The Hunter (2011)

The Hunter, on the surface is a thriller, but as a whole it is a surprisingly effective mood piece.
Our Rating

Genre(s): Adventure, Drama

Director: Daniel Nettheim

Actors: Willem Dafoe, Sam Neill, Frances O'Connor

Year: 2011

MPAA Rating: R

Country: Australia

After watching The Hunter, my movie buddy and I discussed, marveled rather, that such a movie got made at all. On the surface, The Hunter has a Hollywood-y plot device. Willem Dafoe is a lone gun for hire, contracted by a mysterious global agency to kill perhaps the last of a rare species of animal solely to get a blood sample for potential (re: $$$) DNA cloning and riches. But the final product is a slow moving, moody tale about a lone man finding peace with what he does before making a decision to change.

The fabled Tasmanian tiger (or thylacine) has been thought to be extinct since the last captive animal died in a zoo in the 1930s. This unusual marsupial, perhaps most closely related to the Tasmanian devil, looked somewhat like a cross between a dog and a large cat, with tiger stripes on its back end, giving it its nickname. Martin David (Willem Dafoe) takes a covert, big-money job to find and kill the animal, which has had mythical Bigfoot-like sightings in Tasmania, Australia over the years. If one can clone the animal, potentially for research, the bounty, it can be assumed, would be endless. Martin doesn’t really care, though, as it is just a job.

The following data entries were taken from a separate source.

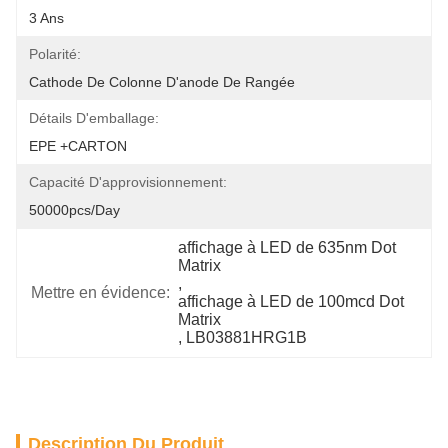
3 Ans
Polarité:
Cathode De Colonne D'anode De Rangée
Détails D'emballage:
EPE +CARTON
Capacité D'approvisionnement:
50000pcs/day
affichage à LED de 635nm Dot 
Matrix
, 
Mettre en évidence:
affichage à LED de 100mcd Dot 
Matrix
, 
LB03881HRG1B
Description Du Produit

The locals bristle at Martin’s presence, though. There is friction in these backwoods area of Tasmania, with not only hunters seeking the Holy Grail of animals, but environmentalists wanting to save the forests (aka destroy local jobs). Martin rents a room at the home of a local named Lucy (Frances O’Connor), whose own husband disappeared months before in the forest, also in search of the tiger. Things are unresolved, Lucy is a wreck, and Martin finds a strange purpose in helping her buck up and take care of her kids whom still think their dad may come home.

The Hunter, on the surface is a thriller, but as a whole it is a surprisingly effective and mood piece. Director Daniel Nettheim takes his time showing Martin’s quest. The setting of Tasmania is beautiful, with the mountains, forests, and lakes. The camera doesn’t flinch when we see Martin butcher and eat a wallaby. And try not to clutch yourself for warmth as Martin sits, soaked in the rain, during another long day on his hunt. Because of this patient pace, you find yourself, along with Martin, looking… straining… to see signs of the animal. You find yourself torn, hoping to catch a glimpse of the creature, but then wishing with all your heart that it will be left in peace if it does, indeed, still exist.